Photos with calibration data
■ ■ ■
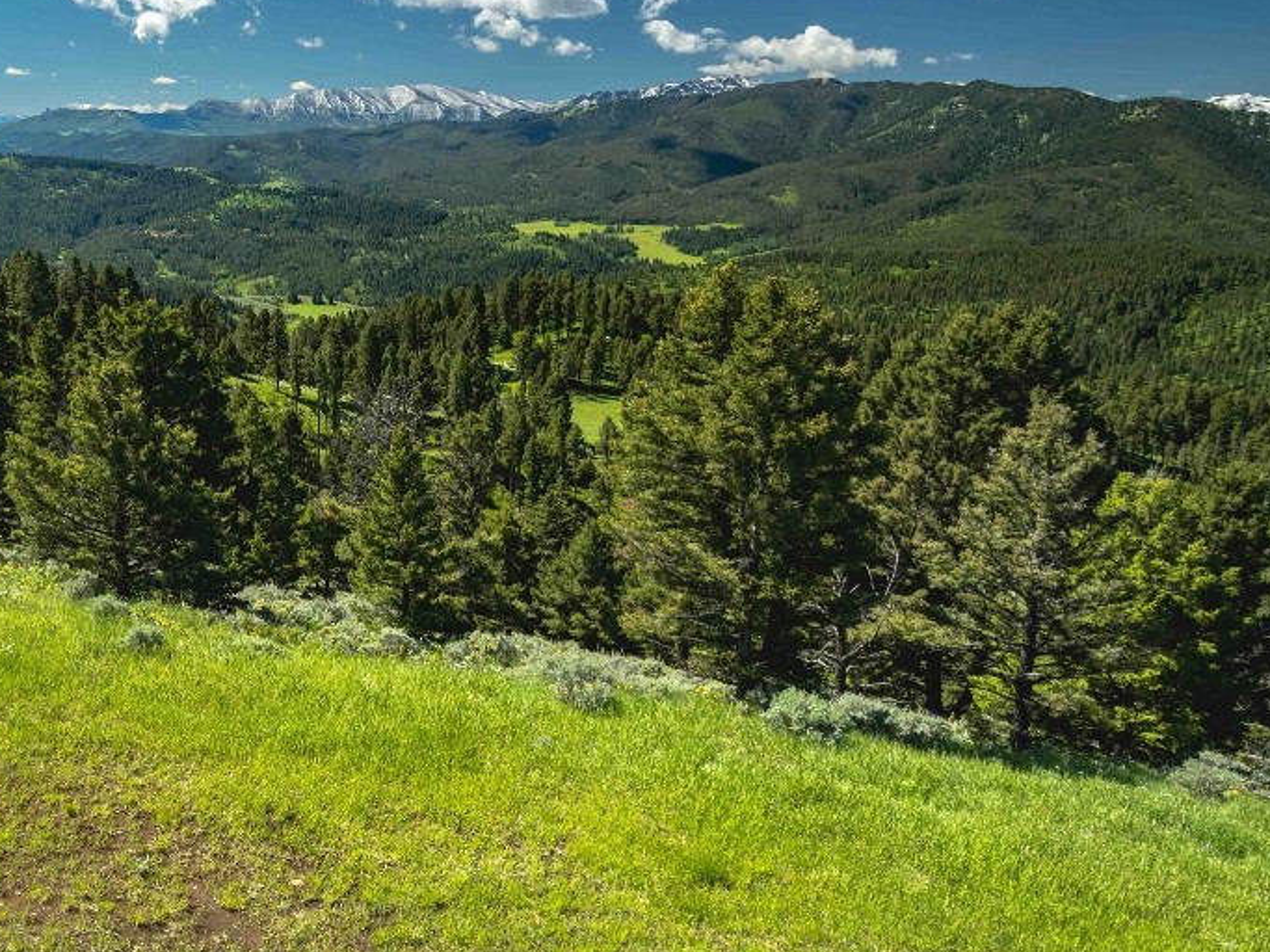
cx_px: 330
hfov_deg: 49.5
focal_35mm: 36
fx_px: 1321
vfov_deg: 39.6
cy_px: 509
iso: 110
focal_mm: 12.29
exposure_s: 1/200
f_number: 2.8
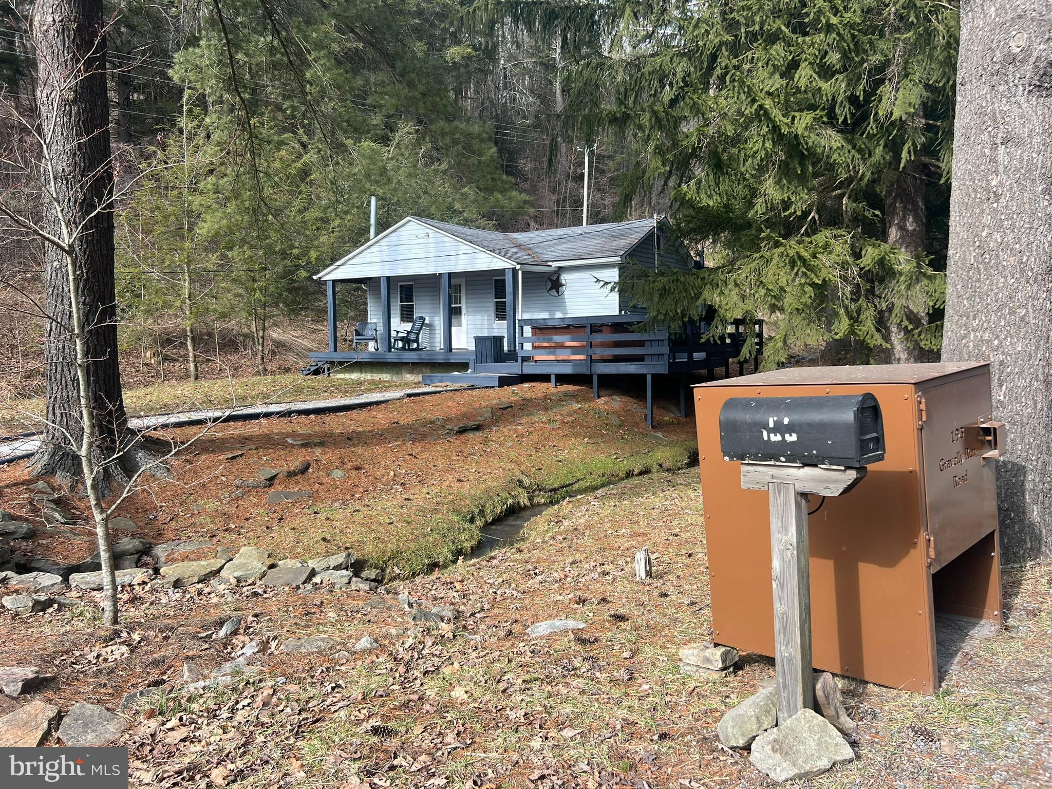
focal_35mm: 26
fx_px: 790
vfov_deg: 53.1
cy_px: 394
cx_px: 526
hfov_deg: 67.3
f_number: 1.5
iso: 50
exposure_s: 1/887
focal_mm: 5.7
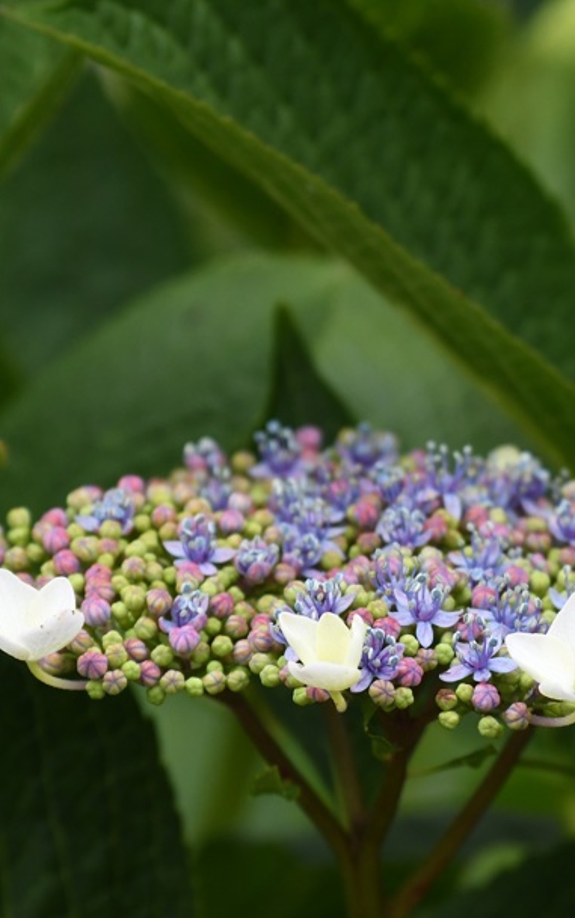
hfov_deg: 1.6
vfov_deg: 2.5
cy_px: 502
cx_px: 489
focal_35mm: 848
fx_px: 21247
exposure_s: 1/1000
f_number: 5.6
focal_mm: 330
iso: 800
■ ■ ■
*Work order*.
Output the span from the line with "vfov_deg: 53.1" through the last line of the data, inclusive and exact, and omit every picture.

*Task answer*.
vfov_deg: 53.1
cy_px: 394
cx_px: 526
hfov_deg: 67.3
f_number: 1.5
iso: 50
exposure_s: 1/887
focal_mm: 5.7
hfov_deg: 1.6
vfov_deg: 2.5
cy_px: 502
cx_px: 489
focal_35mm: 848
fx_px: 21247
exposure_s: 1/1000
f_number: 5.6
focal_mm: 330
iso: 800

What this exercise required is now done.